Comparison between recipients is why it’s a losing proposition
Without this forced holiday called “Valentine’s Day,” your significant other (most likely a woman), would treat that day like any other. She would (hopefully) value the attributes you bring to the relationship. Your strength. Your knowledge. The nice things you do all year long (unprovoked). Your reliability. Your outlook on life and all the other skills you voluntarily share with another person.
Women in the office compare their “gifts” in the most superficial way. One girl looks at another. They gossip about “what they got.” One girl may get a dozen roses. Another may get an expensive necklace. Then to trump all other ladies in the office – one might get a five-figure engagement ring!
Even if you spent $1000 on that necklace – your stupid girlfriend will think about that engagement ring the OTHER girl got ALL DAY LONG. And guess what? When that bitch gets home – your dumb jewelry gift will be the furthest thing from her mind. She just wants that diamond ring. You lose, thanks to that other asshole who trumped you!
How is this a good holiday again?
“Validation” or “Rejection”
See, I’m not the only one that has continually fought off the messages contained in these holidays. Heck, there are some (very smart) couples out there that DO “get it.” They refuse to play these superficial games – and live happy, productive and fulfilling lives. Sadly, though, this is the very small minority of couples who kick materialism and social pecking order to the curb. The rest are mired in this endless cycle of tacky consumerism.
I just think it’s quite sad that some people actually NEED the interaction in order to feel “validated” as a human being. And if they don’t get to “play along” like the rest of the sheep, they actually feel REJECTED or depressed.
All because they cannot connect the dots.
The “good” is easily forgotten
While I would say “good riddance” to anyone that has broken up with me because of this holiday and how I choose to ignore it – it’s just a shame, that’s all (isn’t that a song?)
Any couple that allows any superficial holiday to come between them should be ashamed of themselves. Especially if the relationship was solid otherwise. Like I said above, if one part of the couple was so dependent on this holiday of validation – then sure – maybe it’s better off that they part ways.

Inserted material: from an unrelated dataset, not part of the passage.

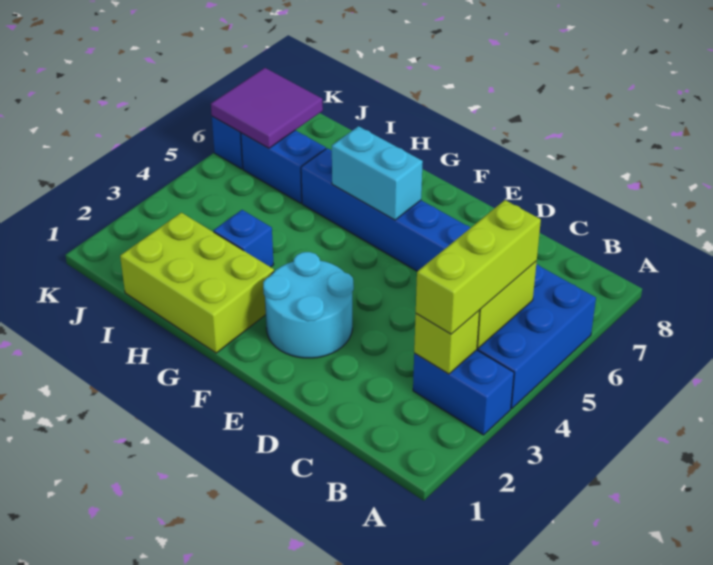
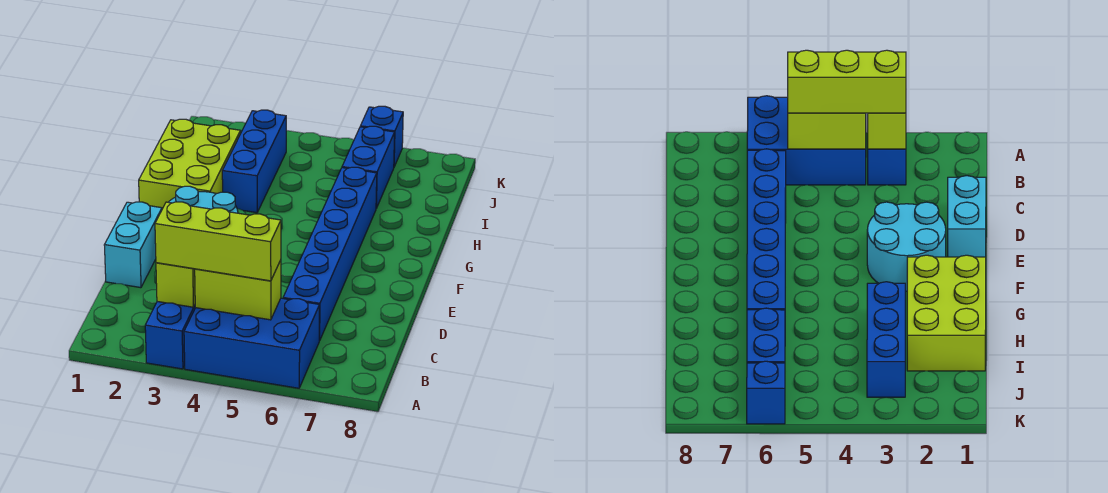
cyan brick F6:G6 level 2 -> cyan brick D1:E1 level 1
blue brick H3 level 1 -> blue brick H3:J3 level 1
purple tile J6:K7 level 2 -> none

But I’d be more concerned that they’d allow something so shallow into their lives.
If you’re in a relationship that is dependent on these kinds of days and nothing else- it is clearly time to move on. And I don’t care if you’re a bond-trader that makes seven or eight figures. And your current partner is a “hottie” (9 or 10). Or you get tons of other shit “on the side.” I promise you 100% you will meet a level of unhappiness eventually. Just take my word for it. NOW.
“Go along with it?”
Some men may proclaim that it’s “easier to play along rather than fight the power…” Well – to you guys, all I have to say is “enjoy being BETA.”
You’ll never achieve “Alpha Male” status ever in your life.
Because if “playing along” is your solution to happiness – then you will never be a strong individual. You’re stuck being a cog in someone else’s wheel. Not your own. Sorry, but that is the truth you’ll never be able to acknowledge or admit (or comprehend for that matter).
But I do have faith in humanity.
Maybe not today or this decade – but these days of collective celebration about “nothing” will eventually come to an end. And the rise of individuality will make a comeback.
Unfortunately – there will be other prices to pay – but it may very well be worth it!